I don't believe this is true. "Newtechspy", not the most reputable of outlets (I've never heard of it before), is the ONLY source I can find. With such a big announcement and breakthrough, you'd think it'd be elsewhere. The article - and the illustration - is amateurish, and the science weak and ill-defined. No sources are given, let alone any at IBM.

*This is a hoax.*

----------


## Adam

I think this is better: http://maps.live.com/

You can do 3d view or flat, and the images are much better  ::D:

----------


## Scatterbrain

> you dont needa hide satellites. it only takes a few up there to see anything in the world within minutes. it doesnt take long to orbit the earth. they prolly dont have live feed to everywhere at once, but to anywhere within minutes.



Satellites reflect the sunlight and can be seen by astronomers I guess.

To have live feed from a point the satellites can't be moving, they need to be geostationary. So what you mean is they can get photos (like google earth) from anywhere they want.
The majority of satellites are placed in low earth orbit (LEO) and the orbital period usually takes around 90 minutes.

----------


## Umbrasquall

> I was hearing just the other day about some new 300Ghz processor IBM is supposed to be coming out with for consumer use, that the NSA has been using in their servers for over a decade.
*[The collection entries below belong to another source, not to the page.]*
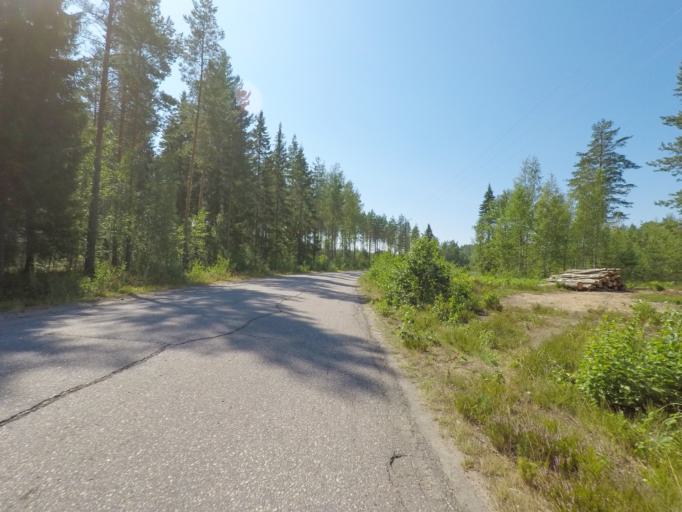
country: FI
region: Southern Savonia
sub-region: Mikkeli
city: Puumala
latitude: 61.4248
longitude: 28.1566
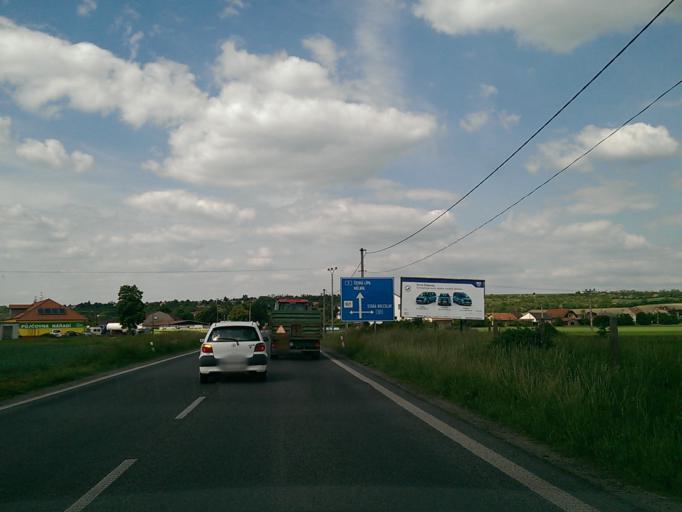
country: CZ
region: Central Bohemia
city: Libis
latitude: 50.3062
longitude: 14.5143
A data transfer rate of 400 gigaflops/second, if I remember correctly. 
> 
> 
> Go figure.
> 
> [Edit:] A quick search yielded this article: The IBM Neoton



Yeah that's not real. 





> I think this is better: http://maps.live.com/
> 
> You can do 3d view or flat, and the images are much better



The photos are better cause they're aerial photographs, not actually satellite images.

----------


## Adam

BUt Google is only satalite 'photos' of poor quality, the areal photographs are better

----------


## pyroguy305

All I know is quite a few years ago, the government could already read a newspaper over someone's shoulder from space.. Im pretty sure they have some crazy stuff nowadays..

----------


## Identity X

> BUt Google is only satalite 'photos' of poor quality, the areal photographs are better



You are misinformed. Google uses satellite imagery at high altitudes (and uses "Blue Marble" at space level), but at lower altitudes aerial photography (often at high resolution) is used. This change is rather transparent but can be noticed by the differing copyright notices when zooming in.

*Oh!* And I've found the source text the (lame) hoaxers used:





> IBM has created a chip that can slow down light, the latest advance in an industrywide effort to develop computers that will use only a fraction of the energy of today's machines. 
> 
> The chip, called a photonic silicon waveguide, is a piece of silicon dotted with arrays of tiny holes. Scattered systematically by the holes, light shown on the chip slows down to 1/300th of its ordinary speed of 186,000 miles per second. In a computer system, slower light pulses could carry data rapidly, but in an orderly fashion. The light can be further slowed by applying an electric field to the waveguide. 
> 
> Researchers at Harvard University and the University of California, Berkeley, have slowed light in laboratories. IBM, though, claims that its light-slowing device is the first to be fashioned out of fairly standard materials, potentially paving the way toward commercial adoption. 
> A number of companies and university researchers are currently tinkering with ways to replace the electronic components inside computers, which ferry signals with electrons, with optical technology. Optical equipment ferries data on photons, the smallest measure of light. Photons are far faster. More important, optical equipment generates less heat, curbing the growing problem of heat and power consumption.
> 
> (More at source)



Damn that hoaxx was lame, how on Earth did you believe it Man of Steel?  :tongue2: 





> All I know is quite a few years ago, the government could already read a newspaper over someone's shoulder from space.



And how could you possibly *know* that? Pish. Why would they have spy planes when they have this, then?

----------